***** DATA LISTING *****

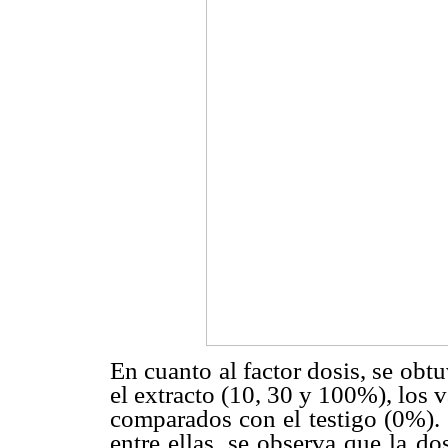
En cuanto al factor dosis, se obt
el extracto (10, 30 y 100%), los v
comparados con el testigo (0%). 
entre ellas, se observa que la d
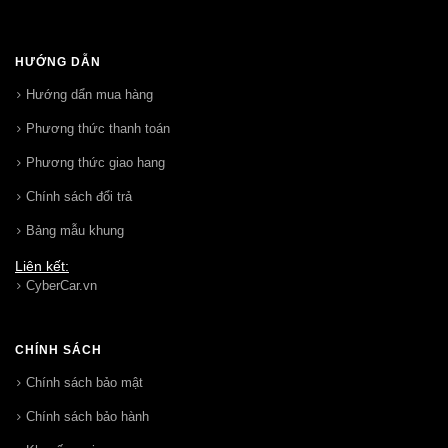
HƯỚNG DẪN
Hướng dẩn mua hàng
Phương thức thanh toán
Phương thức giao hang
Chính sách đổi trả
Bảng mẫu khung
Liên kết:
CyberCar.vn
CHÍNH SÁCH
Chính sách bảo mật
Chính sách bảo hành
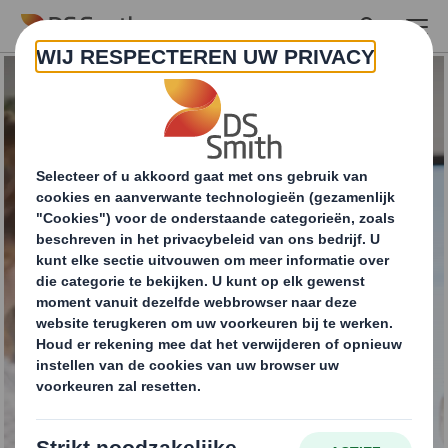
Skip to main content
Benelux Impact
Centre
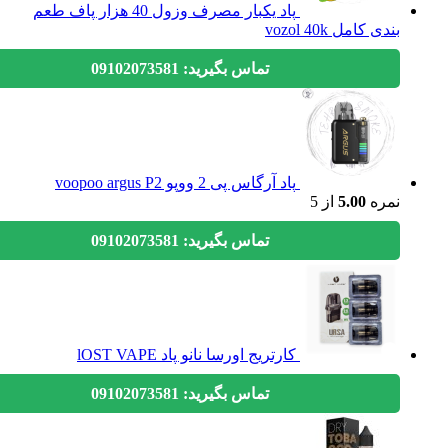
پاد یکبار مصرف وزول 40 هزار پاف طعم
بندی کامل vozol 40k
تماس بگیرید: 09102073581
پاد آرگاس پی 2 ووپو voopoo argus P2
نمره
5.00
از 5
تماس بگیرید: 09102073581
کارتریج اورسا نانو پاد lOST VAPE
تماس بگیرید: 09102073581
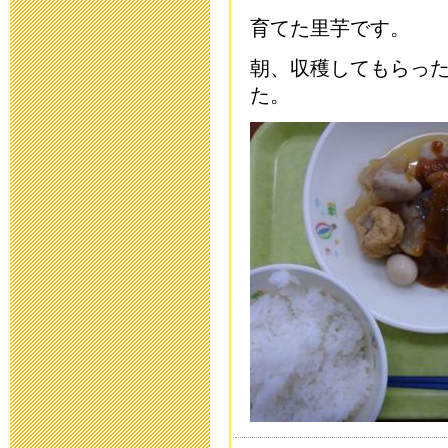
育てた里芋です。
平成２６年度
朝、収穫してもらっ
2014年5月12日 18:
た。
公開研究会あ
2014年3月14日 17:
平成26年度入
2013年9月 2日 17:
伝言ダイヤル
いて
2012年11月 1日 11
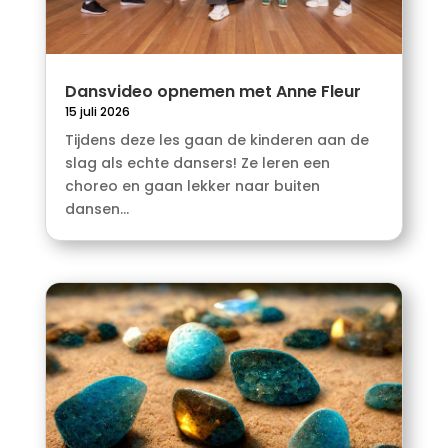
Dansvideo opnemen met Anne Fleur
15 juli 2026
Tijdens deze les gaan de kinderen aan de
slag als echte dansers! Ze leren een
choreo en gaan lekker naar buiten
dansen...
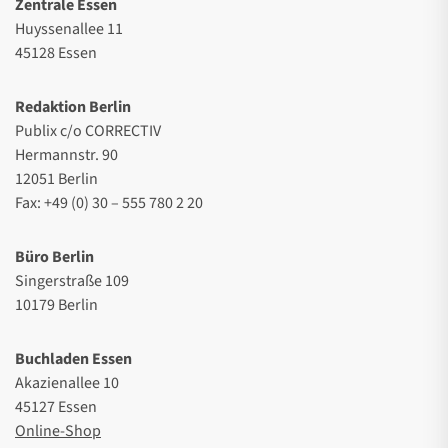
Zentrale Essen
Huyssenallee 11
45128 Essen
Redaktion Berlin
Publix c/o CORRECTIV
Hermannstr. 90
12051 Berlin
Fax: +49 (0) 30 – 555 780 2 20
Büro Berlin
Singerstraße 109
10179 Berlin
Buchladen Essen
Akazienallee 10
45127 Essen
Online-Shop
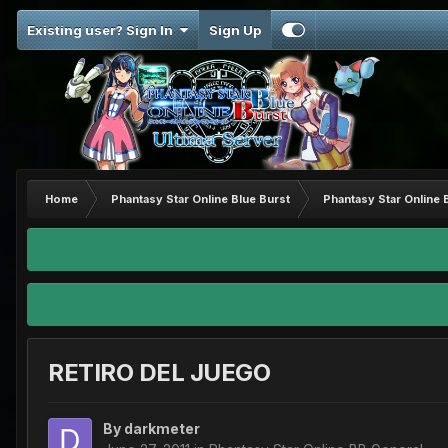
Existing user? Sign In
Sign Up
Home
Phantasy Star Online Blue Burst
Phantasy Star Online 
RETIRO DEL JUEGO
By
darkmeter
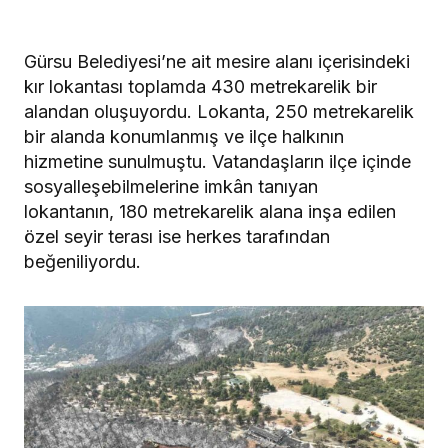
Gürsu Belediyesi’ne ait mesire alanı içerisindeki
kır lokantası toplamda 430 metrekarelik bir
alandan oluşuyordu. Lokanta, 250 metrekarelik
bir alanda konumlanmış ve ilçe halkının
hizmetine sunulmuştu. Vatandaşların ilçe içinde
sosyalleşebilmelerine imkân tanıyan
lokantanın, 180 metrekarelik alana inşa edilen
özel seyir terası ise herkes tarafından
beğeniliyordu.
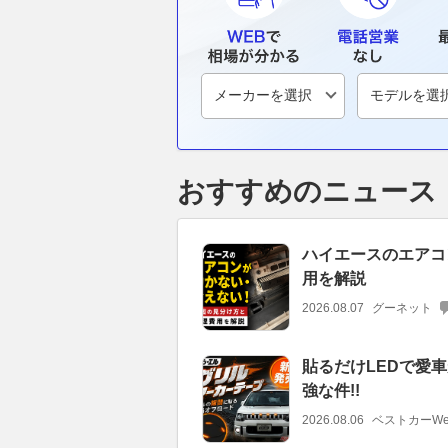
おすすめのニュース
ハイエースのエアコ
用を解説
2026.08.07
グーネット
貼るだけLEDで愛車
強な件!!
2026.08.06
ベストカーWe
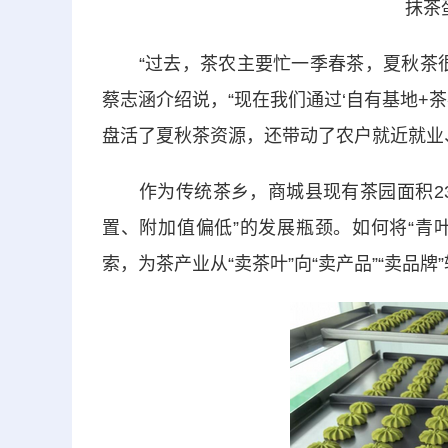
抹茶
“过去，茶农主要忙一季春茶，夏秋茶很
蔡志涵介绍说，“现在我们通过‘自有基地+
盘活了夏秋茶资源，还带动了农户就近就业
作为传统茶乡，商城县现有茶园面积23
置、附加值偏低”的发展瓶颈。如何将“青
索，为茶产业从“卖茶叶”向“卖产品”“卖品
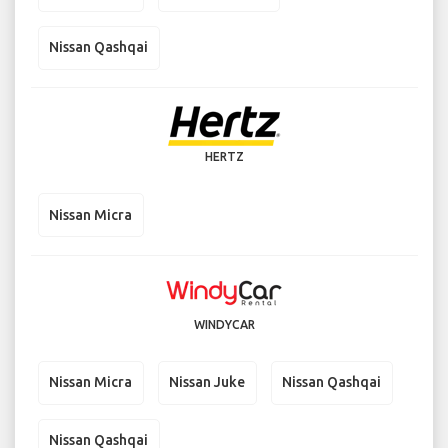
Nissan Qashqai
HERTZ
Nissan Micra
WINDYCAR
Nissan Micra
Nissan Juke
Nissan Qashqai
Nissan Qashqai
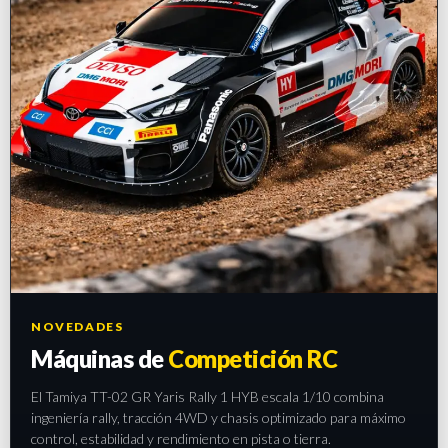
NOVEDADES
Máquinas de
Competición RC
El Tamiya TT-02 GR Yaris Rally 1 HYB escala 1/10 combina
ingeniería rally, tracción 4WD y chasis optimizado para máximo
control, estabilidad y rendimiento en pista o tierra.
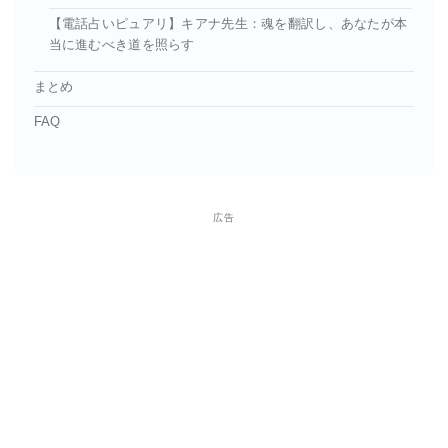
【電話占いピュアリ】キアナ先生：魂を翻訳し、あなたが本
当に進むべき道を照らす
まとめ
FAQ
広告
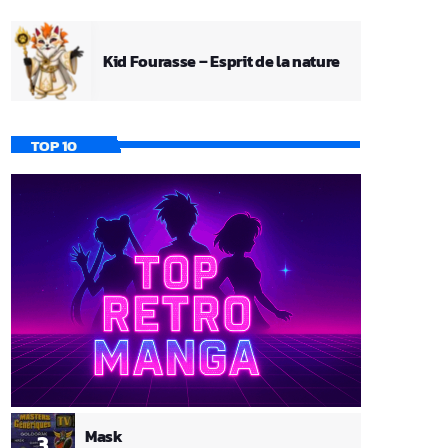
Kid Fourasse – Esprit de la nature
TOP 10
Mask
3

*****

## EXERCISE DIRECTIONS:
Reproduce the text of all the records above line for line, without changing anything, and leave out the pictures.

## ANSWER TO THIS TASK:
En cuanto al factor dosis, se obt
el extracto (10, 30 y 100%), los v
comparados con el testigo (0%). 
entre ellas, se observa que la d
HƯỚNG DẪN
Hướng dẩn mua hàng
Phương thức thanh toán
Phương thức giao hang
Chính sách đổi trả
Bảng mẫu khung
Liên kết:
CyberCar.vn
CHÍNH SÁCH
Chính sách bảo mật
Chính sách bảo hành
Skip to main content
Benelux Impact
Centre
پاد یکبار مصرف وزول 40 هزار پاف طعم
بندی کامل vozol 40k
تماس بگیرید: 09102073581
پاد آرگاس پی 2 ووپو voopoo argus P2
نمره
5.00
از 5
تماس بگیرید: 09102073581
کارتریج اورسا نانو پاد lOST VAPE
تماس بگیرید: 09102073581
育てた里芋です。
平成２６年度
朝、収穫してもらっ
2014年5月12日 18:
た。
公開研究会あ
2014年3月14日 17:
平成26年度入
2013年9月 2日 17:
伝言ダイヤル
いて
2012年11月 1日 11
Dansvideo opnemen met Anne Fleur
15 juli 2026
Tijdens deze les gaan de kinderen aan de
slag als echte dansers! Ze leren een
choreo en gaan lekker naar buiten
dansen...
Zentrale Essen
Huyssenallee 11
45128 Essen
Redaktion Berlin
Publix c/o CORRECTIV
Hermannstr. 90
12051 Berlin
Fax: +49 (0) 30 – 555 780 2 20
Büro Berlin
Singerstraße 109
10179 Berlin
Buchladen Essen
Akazienallee 10
45127 Essen
Online-Shop
Existing user? Sign In
Sign Up
Home
Phantasy Star Online Blue Burst
Phantasy Star Online 
RETIRO DEL JUEGO
By
darkmeter
Gürsu Belediyesi’ne ait mesire alanı içerisindeki
kır lokantası toplamda 430 metrekarelik bir
alandan oluşuyordu. Lokanta, 250 metrekarelik
bir alanda konumlanmış ve ilçe halkının
hizmetine sunulmuştu. Vatandaşların ilçe içinde
sosyalleşebilmelerine imkân tanıyan
lokantanın, 180 metrekarelik alana inşa edilen
özel seyir terası ise herkes tarafından
beğeniliyordu.
おすすめのニュース
ハイエースのエアコ
用を解説
2026.08.07
グーネット
貼るだけLEDで愛車
強な件!!
2026.08.06
ベストカーWe
抹茶
“过去，茶农主要忙一季春茶，夏秋茶很
蔡志涵介绍说，“现在我们通过‘自有基地+
盘活了夏秋茶资源，还带动了农户就近就业
作为传统茶乡，商城县现有茶园面积23
置、附加值偏低”的发展瓶颈。如何将“青
索，为茶产业从“卖茶叶”向“卖产品”“卖品
Nissan Qashqai
HERTZ
Nissan Micra
WINDYCAR
Nissan Micra
Nissan Juke
Nissan Qashqai
Nissan Qashqai
NOVEDADES
Máquinas de
Competición RC
El Tamiya TT-02 GR Yaris Rally 1 HYB escala 1/10 combina
ingeniería rally, tracción 4WD y chasis optimizado para máximo
control, estabilidad y rendimiento en pista o tierra.
【電話占いピュアリ】キアナ先生：魂を翻訳し、あなたが本
当に進むべき道を照らす
まとめ
FAQ
広告
Kid Fourasse – Esprit de la nature
TOP 10
Mask
3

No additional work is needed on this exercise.